The Problem With The Modern Web
Typically, those who are struggling to scrape data from ‘difficult to scrape’ sites resort to browser automation. There are a myriad of different tools which allow developers to automate a browser environment. iMacros and Selenium are among the most popular tools used to extract data from these ‘difficult’ sites. A significant number of popular programming languages are supported by various ‘Selenium’ drivers. In the Python community, the standard response is that users should simply use Selenium to automate the browser of their choice and collect data that way.
Automating the browser presents it’s own challenge. Setting appropriate timeouts and ensuring that some expected error doesn’t stop your crawl in it’s tracks can be quite the challenge. In a lot of cases we can avoid the tricky task of browser automation and simply extract our data by leveraging underlying API’s.
Making Use of Private API’s
Ryan Mitchell, the author of ‘Web Scraping with Python‘ gave a very good talk on this very subject at DefCon 24. She talked extensively how the task of scraping ‘difficult’ websites can be avoided by simply looking to leverage the underlying API’s which power these modern web applications. She provided one specific example of a site, that a client had asked to scrape which had it’s own underlying API.
The site used by Ryan Mitchell as an example was the ‘Official Crossfit Affiliate’s Map’ site, which provides visitors to the Crossfit site with a way to navigate around a map containing the location of every single Crossfit affiliate. Anyone wanting to extract this information by automating the browser would likely have a torrid time trying to zoom and click on the various points on the map.
The site is in-fact powered by a very simple unprotected API. Every time an individual location is clicked on this triggers a request to the underlying API. This request returns a JSON file containing all of the required information.
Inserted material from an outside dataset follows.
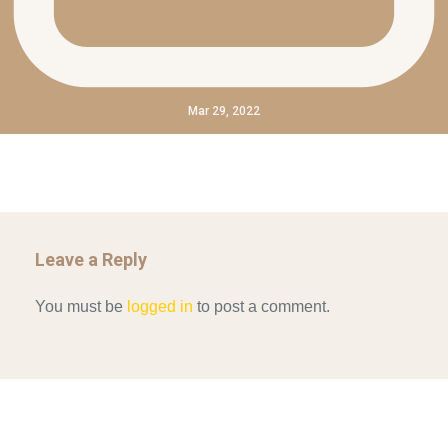
Mar 29, 2022
Leave a Reply
You must be
logged in
to post a comment.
In order to discover this API endpoint, all one needs to do is have the developer console open while they play around with the map.
This makes our job particularly easy and we can collect the data from the map with a simple script. All we need to is iterate through each of the ID’s and then extract the required data from the JSON. We can then store this data as CSV, or in a simple SQLite database. This is just one specific example, but there are many other examples of sites where it is possible to pull useful information via a private API.
Instagram’s Private API
The Instagram web application also has a very easy to access API. Again discovering these API endpoint’s is not particularly difficult, you simply have to browse around the Instagram site with your console open to see the call’s made to the private Instagram API.
Once you are logged into Instagram, you are able to make requests to this API and receive significant amounts of data in return. This is particularly useful as the official Instagram API requires significant amounts of approval and vetting before it can be used beyond a limited number of trial accounts.
When using the browser with the developer console active, you will notice a number of XHR requests pop up in your console. Many of these can be manipulated to pull out useful and interesting data points.
Using the above URL contains the user’s unique Instagram ID and allows to pull out the user’s most recent 4,000 followers. This can be used to discover and target individuals who follow a particular Instagram user. Should you be logged into the Instagram’s web platform, the above URL should return Kim Kardashian’s 4,000 most recent followers.
There are a number of other useful API’s easily accessible from the web application, but I will let the reader explore these for themselves.
Should you be looking to extract data from ‘difficult’ to scrape sites, it’s definitely worth looking for underlying private API’s. Often the data you need can be accessed from these API endpoints. Grabbing this well formatted and consistently data will save you a lot time and avoids some of the headaches associated with browser automation.